Because what we are often shown, and in many ways what we have been taught to aspire to, is a version of love that looks good but has very little to do with what sustains it. The aesthetics are polished. The moments are captured. The presentation is intentional. But the substance, the part that requires patience, accountability, and endurance, is rarely centered in the same way.

What people described, without trying to dress it up, was work. Not in a burdensome sense, but in a way that acknowledges love as something that must be maintained. Something that asks for presence, for self-awareness, for the ability to stay engaged even when things are not easy. That kind of love does not always photograph well. It does not always fit neatly into a caption. But it lasts.
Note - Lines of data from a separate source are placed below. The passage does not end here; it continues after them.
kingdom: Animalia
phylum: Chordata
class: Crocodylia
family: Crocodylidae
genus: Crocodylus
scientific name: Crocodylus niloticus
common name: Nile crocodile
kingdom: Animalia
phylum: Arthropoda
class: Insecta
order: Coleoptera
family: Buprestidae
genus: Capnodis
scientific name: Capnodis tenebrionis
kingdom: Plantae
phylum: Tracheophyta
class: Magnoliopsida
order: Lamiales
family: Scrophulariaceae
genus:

And that may be why it still feels so familiar.

Because long before love became something to curate, it was something to build. It lived in everyday choices, in sacrifice, in showing up without an audience. It was measured over time, not moments. And even now, beneath all the noise, that definition has not changed nearly as much as we think it has.

The truth is, the things that tie us to one another have very little to do with what we see.

They are found in the quiet exchanges no one documents. In the steady support that does not need recognition. In the unseen glances, the hard conversations, the willingness to stay and work through the parts that are not easy or attractive. In having someone who will hold your hand and walk with you when the storms come, not just stand beside you when the skies are clear.

That kind of love will never be easy to package.

But it has always been easy to recognize.